● **Excerpted text**:
-.-.-

The disclosure cast doubt on AIG's past contention that it didn't face major problems stemming from the credit crisis that has slammed other financial institutions.

AIG's stock plummeted to nearly a five-year low on the news, pushing down the Dow Jones Industrial Average, of which AIG is a component.

U.S. Treasury prices rose as fresh credit market worries restored a flight-to-safety bid to government securities.

AIG said the change came after its auditors questioned the internal controls over the valuation of derivatives.

PricewaterhouseCoopers, the company's outside auditors, concluded that the company had a material weakness in its internal control over financial reporting relating to the fair valuation of credit default swap portfolio obligations of AIG Financial Products Corp., the company disclosed in a regulatory filing.

AIG disclosed that earlier estimates of its derivatives had included an adjustment for cash flow diversion. However due to difficult market conditions it will not include the adjustment in determining the fair value of AIGFP's super senior credit default swap portfolio.

In a filing with the U.S. Securities and Exchange Commission, AIG said that based on its new way of calculating the fair value of the super senior CDSs, the gross cumulative decline in valuation during 2007 as of Nov. 30 was $5.96 billion, compared with its previously-disclosed estimate of $1.6 billion.

-.-.-

● **Available data**:
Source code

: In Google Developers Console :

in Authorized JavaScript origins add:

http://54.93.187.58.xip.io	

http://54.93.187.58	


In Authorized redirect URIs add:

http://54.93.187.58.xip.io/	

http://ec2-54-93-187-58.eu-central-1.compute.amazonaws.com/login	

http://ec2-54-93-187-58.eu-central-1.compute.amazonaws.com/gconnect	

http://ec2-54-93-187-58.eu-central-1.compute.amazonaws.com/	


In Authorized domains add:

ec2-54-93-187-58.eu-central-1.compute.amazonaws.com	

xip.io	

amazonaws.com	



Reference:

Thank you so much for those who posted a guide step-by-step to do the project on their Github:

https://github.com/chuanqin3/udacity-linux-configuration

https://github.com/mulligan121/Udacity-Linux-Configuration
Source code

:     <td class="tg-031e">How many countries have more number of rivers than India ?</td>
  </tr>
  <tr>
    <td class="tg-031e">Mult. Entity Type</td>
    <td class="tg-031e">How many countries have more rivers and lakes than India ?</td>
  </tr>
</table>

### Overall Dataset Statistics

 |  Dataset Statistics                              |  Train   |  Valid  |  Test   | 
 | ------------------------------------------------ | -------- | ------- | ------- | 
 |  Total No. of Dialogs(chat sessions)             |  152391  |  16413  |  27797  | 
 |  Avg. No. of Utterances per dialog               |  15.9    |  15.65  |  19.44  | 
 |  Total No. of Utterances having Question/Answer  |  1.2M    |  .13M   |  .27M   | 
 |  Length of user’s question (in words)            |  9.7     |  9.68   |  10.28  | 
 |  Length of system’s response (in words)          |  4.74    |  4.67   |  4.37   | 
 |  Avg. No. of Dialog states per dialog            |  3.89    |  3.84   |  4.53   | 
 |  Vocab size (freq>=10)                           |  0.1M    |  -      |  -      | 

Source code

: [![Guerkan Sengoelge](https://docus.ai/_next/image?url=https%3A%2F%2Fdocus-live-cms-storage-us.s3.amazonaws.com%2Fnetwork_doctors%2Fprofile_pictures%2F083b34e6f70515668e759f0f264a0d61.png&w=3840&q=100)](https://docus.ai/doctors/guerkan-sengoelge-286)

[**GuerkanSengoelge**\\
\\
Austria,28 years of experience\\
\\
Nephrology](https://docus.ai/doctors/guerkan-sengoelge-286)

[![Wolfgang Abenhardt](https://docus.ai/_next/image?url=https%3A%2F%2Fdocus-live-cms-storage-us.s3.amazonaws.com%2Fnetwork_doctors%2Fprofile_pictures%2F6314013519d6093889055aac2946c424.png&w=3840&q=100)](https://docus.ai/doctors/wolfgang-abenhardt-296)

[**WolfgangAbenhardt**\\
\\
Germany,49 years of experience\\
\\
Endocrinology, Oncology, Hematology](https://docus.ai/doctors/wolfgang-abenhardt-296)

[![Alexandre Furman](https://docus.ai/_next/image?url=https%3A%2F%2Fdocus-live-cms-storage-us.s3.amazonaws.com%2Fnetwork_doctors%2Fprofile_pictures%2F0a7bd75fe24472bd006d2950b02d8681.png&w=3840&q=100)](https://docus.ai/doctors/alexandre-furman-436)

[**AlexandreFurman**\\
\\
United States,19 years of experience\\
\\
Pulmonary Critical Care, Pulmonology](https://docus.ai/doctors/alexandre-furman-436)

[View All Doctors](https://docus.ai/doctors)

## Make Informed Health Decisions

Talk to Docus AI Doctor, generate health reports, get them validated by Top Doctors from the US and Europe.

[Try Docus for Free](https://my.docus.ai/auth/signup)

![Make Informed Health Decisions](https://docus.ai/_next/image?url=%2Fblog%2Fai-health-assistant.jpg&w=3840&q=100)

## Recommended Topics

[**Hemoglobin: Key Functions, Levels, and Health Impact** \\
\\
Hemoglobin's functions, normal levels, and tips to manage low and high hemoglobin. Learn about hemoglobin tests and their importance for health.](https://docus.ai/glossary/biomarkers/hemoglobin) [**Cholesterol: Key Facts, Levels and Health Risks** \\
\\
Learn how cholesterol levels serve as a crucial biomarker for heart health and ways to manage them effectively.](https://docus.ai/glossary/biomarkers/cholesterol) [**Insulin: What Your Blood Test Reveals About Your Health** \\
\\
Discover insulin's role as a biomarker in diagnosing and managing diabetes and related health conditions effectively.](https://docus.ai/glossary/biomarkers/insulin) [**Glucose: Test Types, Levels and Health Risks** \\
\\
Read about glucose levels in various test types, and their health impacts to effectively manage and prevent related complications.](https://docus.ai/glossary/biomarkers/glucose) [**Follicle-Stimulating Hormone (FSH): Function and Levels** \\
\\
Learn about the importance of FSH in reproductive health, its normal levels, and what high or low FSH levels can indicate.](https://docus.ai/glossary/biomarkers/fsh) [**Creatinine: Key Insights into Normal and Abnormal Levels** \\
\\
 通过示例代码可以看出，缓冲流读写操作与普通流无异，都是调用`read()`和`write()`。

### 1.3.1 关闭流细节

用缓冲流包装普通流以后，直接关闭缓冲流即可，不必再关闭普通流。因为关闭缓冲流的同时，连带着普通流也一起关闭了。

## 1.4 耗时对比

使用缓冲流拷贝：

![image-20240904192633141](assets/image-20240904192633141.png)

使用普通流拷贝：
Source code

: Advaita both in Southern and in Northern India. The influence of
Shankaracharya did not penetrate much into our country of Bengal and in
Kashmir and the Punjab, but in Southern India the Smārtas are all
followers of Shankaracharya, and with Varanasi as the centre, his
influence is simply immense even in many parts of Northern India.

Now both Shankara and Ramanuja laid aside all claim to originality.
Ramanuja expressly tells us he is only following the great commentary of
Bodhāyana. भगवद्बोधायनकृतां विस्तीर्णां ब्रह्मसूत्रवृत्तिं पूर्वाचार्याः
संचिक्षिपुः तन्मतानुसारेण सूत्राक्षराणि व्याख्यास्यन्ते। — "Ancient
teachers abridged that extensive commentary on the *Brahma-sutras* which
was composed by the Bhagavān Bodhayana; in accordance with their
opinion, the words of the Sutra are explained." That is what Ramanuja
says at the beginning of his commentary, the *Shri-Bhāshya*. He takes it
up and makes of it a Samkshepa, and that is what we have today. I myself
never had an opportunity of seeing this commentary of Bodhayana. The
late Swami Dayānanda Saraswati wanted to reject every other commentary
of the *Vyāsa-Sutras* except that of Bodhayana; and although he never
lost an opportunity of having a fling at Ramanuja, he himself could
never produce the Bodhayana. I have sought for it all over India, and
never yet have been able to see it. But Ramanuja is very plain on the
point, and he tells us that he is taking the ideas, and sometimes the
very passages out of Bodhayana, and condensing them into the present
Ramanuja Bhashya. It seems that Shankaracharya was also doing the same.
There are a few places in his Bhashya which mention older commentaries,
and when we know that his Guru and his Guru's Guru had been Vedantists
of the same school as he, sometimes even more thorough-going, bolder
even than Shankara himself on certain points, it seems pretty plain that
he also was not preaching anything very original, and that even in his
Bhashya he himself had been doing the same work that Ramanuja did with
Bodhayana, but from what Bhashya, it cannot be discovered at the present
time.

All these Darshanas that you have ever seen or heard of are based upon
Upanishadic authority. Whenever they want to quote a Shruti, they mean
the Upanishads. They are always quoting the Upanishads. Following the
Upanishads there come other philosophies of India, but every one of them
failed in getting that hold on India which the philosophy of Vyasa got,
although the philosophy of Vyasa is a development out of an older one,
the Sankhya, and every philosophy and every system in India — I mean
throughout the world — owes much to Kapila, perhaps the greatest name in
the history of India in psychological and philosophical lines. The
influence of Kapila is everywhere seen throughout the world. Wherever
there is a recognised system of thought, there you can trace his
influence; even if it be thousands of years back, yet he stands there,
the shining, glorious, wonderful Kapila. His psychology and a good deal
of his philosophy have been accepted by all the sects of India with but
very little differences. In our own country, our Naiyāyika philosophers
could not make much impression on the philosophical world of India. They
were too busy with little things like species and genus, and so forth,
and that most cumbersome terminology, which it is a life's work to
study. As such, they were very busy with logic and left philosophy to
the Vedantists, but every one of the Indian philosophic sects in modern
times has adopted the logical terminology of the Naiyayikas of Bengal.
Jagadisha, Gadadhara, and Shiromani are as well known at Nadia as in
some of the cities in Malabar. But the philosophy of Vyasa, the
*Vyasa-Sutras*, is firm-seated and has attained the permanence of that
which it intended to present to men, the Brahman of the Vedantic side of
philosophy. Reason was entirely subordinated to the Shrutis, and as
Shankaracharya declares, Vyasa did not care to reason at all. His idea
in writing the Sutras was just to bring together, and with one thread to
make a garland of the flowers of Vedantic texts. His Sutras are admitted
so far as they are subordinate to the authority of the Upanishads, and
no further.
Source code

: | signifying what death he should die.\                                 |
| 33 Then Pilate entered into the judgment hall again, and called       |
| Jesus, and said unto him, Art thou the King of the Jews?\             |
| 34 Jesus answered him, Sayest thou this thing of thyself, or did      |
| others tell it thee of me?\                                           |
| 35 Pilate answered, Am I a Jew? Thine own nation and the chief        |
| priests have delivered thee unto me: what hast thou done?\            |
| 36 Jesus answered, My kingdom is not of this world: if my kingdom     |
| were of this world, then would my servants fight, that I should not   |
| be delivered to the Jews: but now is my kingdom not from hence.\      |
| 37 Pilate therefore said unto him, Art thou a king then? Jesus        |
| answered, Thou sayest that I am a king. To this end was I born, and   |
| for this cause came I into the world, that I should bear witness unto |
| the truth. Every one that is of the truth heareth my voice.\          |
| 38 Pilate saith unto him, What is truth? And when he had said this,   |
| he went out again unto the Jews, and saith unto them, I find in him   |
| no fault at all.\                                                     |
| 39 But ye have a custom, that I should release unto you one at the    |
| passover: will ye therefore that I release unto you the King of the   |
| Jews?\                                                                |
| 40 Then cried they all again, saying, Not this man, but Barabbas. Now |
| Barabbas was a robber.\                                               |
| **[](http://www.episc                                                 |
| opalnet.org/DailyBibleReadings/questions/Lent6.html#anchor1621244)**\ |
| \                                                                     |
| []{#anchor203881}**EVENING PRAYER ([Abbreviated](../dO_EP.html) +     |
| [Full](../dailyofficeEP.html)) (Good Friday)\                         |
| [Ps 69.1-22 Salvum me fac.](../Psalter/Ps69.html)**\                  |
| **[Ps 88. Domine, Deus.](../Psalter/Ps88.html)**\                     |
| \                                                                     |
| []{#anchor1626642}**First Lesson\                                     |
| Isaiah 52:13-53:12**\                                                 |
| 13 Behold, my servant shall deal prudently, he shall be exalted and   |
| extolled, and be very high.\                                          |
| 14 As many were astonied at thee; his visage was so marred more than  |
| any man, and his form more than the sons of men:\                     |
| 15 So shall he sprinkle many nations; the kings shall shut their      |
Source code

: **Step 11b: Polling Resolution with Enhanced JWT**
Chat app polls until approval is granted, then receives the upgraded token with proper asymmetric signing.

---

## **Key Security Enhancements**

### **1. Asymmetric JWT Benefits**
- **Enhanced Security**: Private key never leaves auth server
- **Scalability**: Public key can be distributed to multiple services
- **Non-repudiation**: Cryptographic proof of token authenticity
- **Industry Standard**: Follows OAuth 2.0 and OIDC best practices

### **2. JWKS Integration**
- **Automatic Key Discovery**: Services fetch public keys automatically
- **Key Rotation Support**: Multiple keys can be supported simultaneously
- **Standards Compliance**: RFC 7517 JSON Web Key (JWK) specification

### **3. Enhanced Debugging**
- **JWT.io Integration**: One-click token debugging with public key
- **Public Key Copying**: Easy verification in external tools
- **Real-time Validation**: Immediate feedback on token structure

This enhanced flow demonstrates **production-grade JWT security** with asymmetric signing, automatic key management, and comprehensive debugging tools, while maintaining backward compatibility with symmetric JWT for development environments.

-.-.-

● **Task requirements**:
1. Write out the part of the AIG excerpt starting at "The disclosure cast" and ending at "other financial institutions.".
2. In the records, rename "Pulmonology" to "Respiratory Medicine" in the lines starting at the one containing "[**AlexandreFurman**\\" and ending at the one containing "[Try Docus for". Return only those lines, with nothing else altered.

● **Task-by-task answers**:
1.
The disclosure cast doubt on AIG's past contention that it didn't face major problems stemming from the credit crisis that has slammed other financial institutions.

2.
[**AlexandreFurman**\\
\\
United States,19 years of experience\\
\\
Pulmonary Critical Care, Respiratory Medicine](https://docus.ai/doctors/alexandre-furman-436)

[View All Doctors](https://docus.ai/doctors)

## Make Informed Health Decisions

Talk to Docus AI Doctor, generate health reports, get them validated by Top Doctors from the US and Europe.

[Try Docus for Free](https://my.docus.ai/auth/signup)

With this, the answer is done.